*Exercice*: Recopiez à l'identique les lignes de la liste, depuis son tout début jusqu'à la ligne contenant « tickets@aft.events », celle-ci comprise. Ne reprenez pas les images dans votre réponse.

··· Données de l'exercice

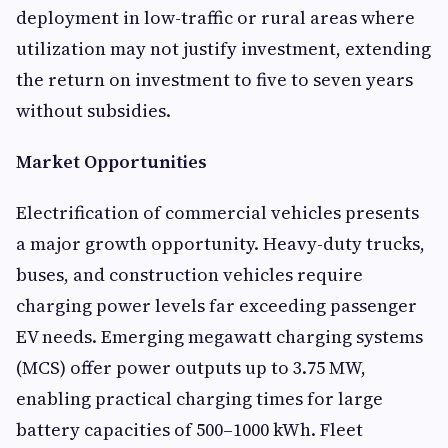
deployment in low-traffic or rural areas where
utilization may not justify investment, extending
the return on investment to five to seven years
without subsidies.
Market Opportunities
Electrification of commercial vehicles presents
a major growth opportunity. Heavy-duty trucks,
buses, and construction vehicles require
charging power levels far exceeding passenger
EV needs. Emerging megawatt charging systems
(MCS) offer power outputs up to 3.75 MW,
enabling practical charging times for large
battery capacities of 500–1000 kWh. Fleet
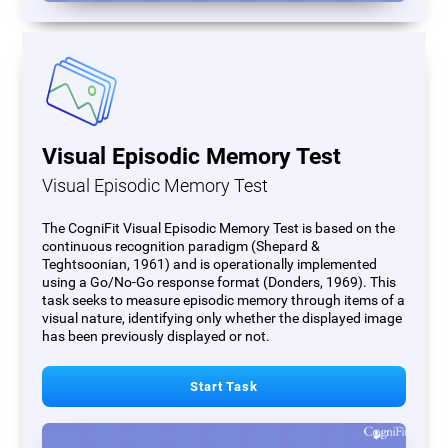
Visual Episodic Memory Test
Visual Episodic Memory Test
The CogniFit Visual Episodic Memory Test is based on the
continuous recognition paradigm (Shepard &
Teghtsoonian, 1961) and is operationally implemented
using a Go/No-Go response format (Donders, 1969). This
task seeks to measure episodic memory through items of a
visual nature, identifying only whether the displayed image
has been previously displayed or not.
Start Task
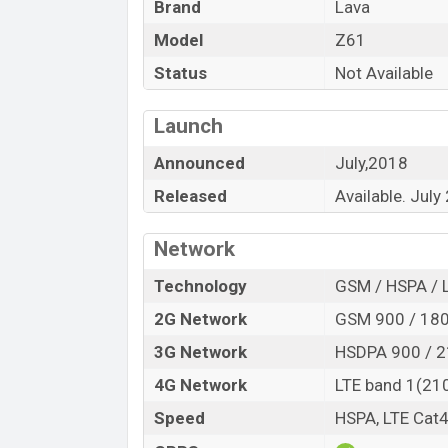
Brand
Lava
Model
Z61
Status
Not Available
Launch
Announced
July,2018
Released
Available. July
Network
Technology
GSM / HSPA / 
2G Network
GSM 900 / 180
3G Network
HSDPA 900 / 
4G Network
LTE band 1(210
Speed
HSPA, LTE Cat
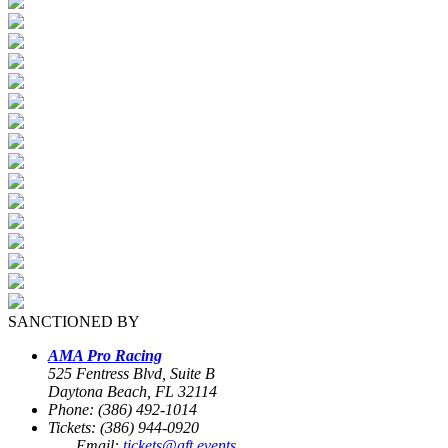
SANCTIONED BY
AMA Pro Racing
525 Fentress Blvd, Suite B
Daytona Beach, FL 32114
Phone: (386) 492-1014
Tickets: (386) 944-0920
Email:
tickets@aft.events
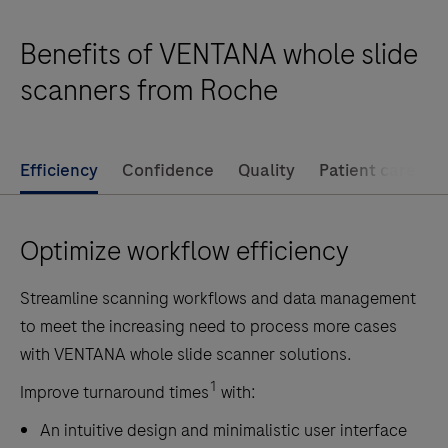
the
Benefits of VENTANA whole slide
VENTANA
DP
scanners from Roche
200
slide
scanner
Efficiency
Confidence
Quality
Patient care
offers
remote
Optimize workflow efficiency
site
scanning,
Streamline scanning workflows and data management
frozen
to meet the increasing need to process more cases
section
with VENTANA whole slide scanner solutions.
scanning
and
1
Improve turnaround times
with:
more.
An intuitive design and minimalistic user interface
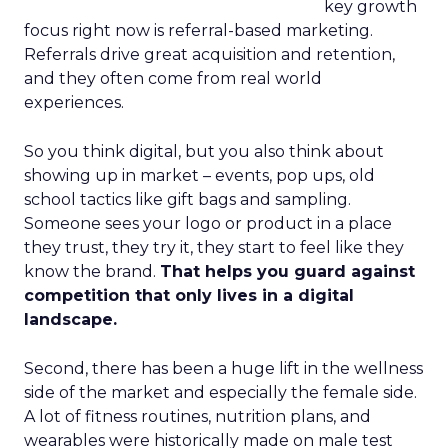
key growth
focus right now is referral-based marketing.
Referrals drive great acquisition and retention,
and they often come from real world
experiences.
So you think digital, but you also think about
showing up in market – events, pop ups, old
school tactics like gift bags and sampling.
Someone sees your logo or product in a place
they trust, they try it, they start to feel like they
know the brand.
That helps you guard against
competition that only lives in a digital
landscape.
Second, there has been a huge lift in the wellness
side of the market and especially the female side.
A lot of fitness routines, nutrition plans, and
wearables were historically made on male test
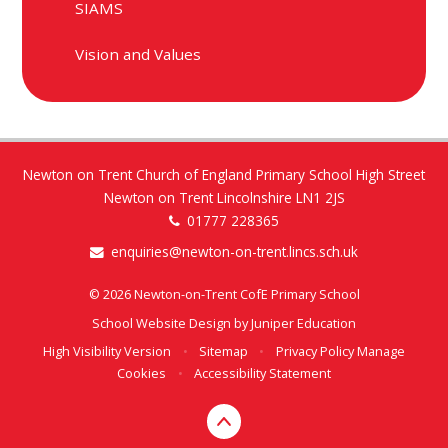
SIAMS
Vision and Values
Newton on Trent Church of England Primary School High Street
Newton on Trent Lincolnshire LN1 2JS
01777 228365
enquiries@newton-on-trent.lincs.sch.uk
© 2026 Newton-on-Trent CofE Primary School
School Website Design by
Juniper Education
High Visibility Version
•
Sitemap
•
Privacy Policy
Manage
Cookies
•
Accessibility Statement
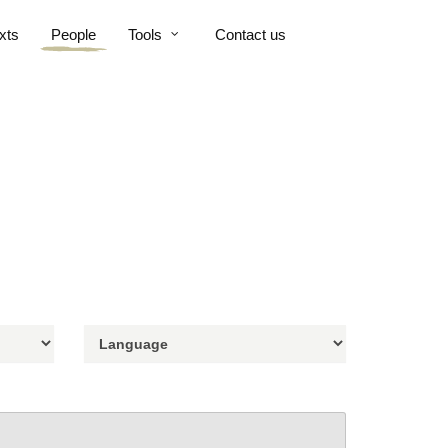
xts
People
Tools
Contact us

······

*Réponse attendue*:
deployment in low-traffic or rural areas where
utilization may not justify investment, extending
the return on investment to five to seven years
without subsidies.
Market Opportunities
Electrification of commercial vehicles presents
a major growth opportunity. Heavy-duty trucks,
buses, and construction vehicles require
charging power levels far exceeding passenger
EV needs. Emerging megawatt charging systems
(MCS) offer power outputs up to 3.75 MW,
enabling practical charging times for large
battery capacities of 500–1000 kWh. Fleet
Visual Episodic Memory Test
Visual Episodic Memory Test
The CogniFit Visual Episodic Memory Test is based on the
continuous recognition paradigm (Shepard &
Teghtsoonian, 1961) and is operationally implemented
using a Go/No-Go response format (Donders, 1969). This
task seeks to measure episodic memory through items of a
visual nature, identifying only whether the displayed image
has been previously displayed or not.
Start Task
Brand
Lava
Model
Z61
Status
Not Available
Launch
Announced
July,2018
Released
Available. July
Network
Technology
GSM / HSPA / 
2G Network
GSM 900 / 180
3G Network
HSDPA 900 / 
4G Network
LTE band 1(210
Speed
HSPA, LTE Cat
SANCTIONED BY
AMA Pro Racing
525 Fentress Blvd, Suite B
Daytona Beach, FL 32114
Phone: (386) 492-1014
Tickets: (386) 944-0920
Email:
tickets@aft.events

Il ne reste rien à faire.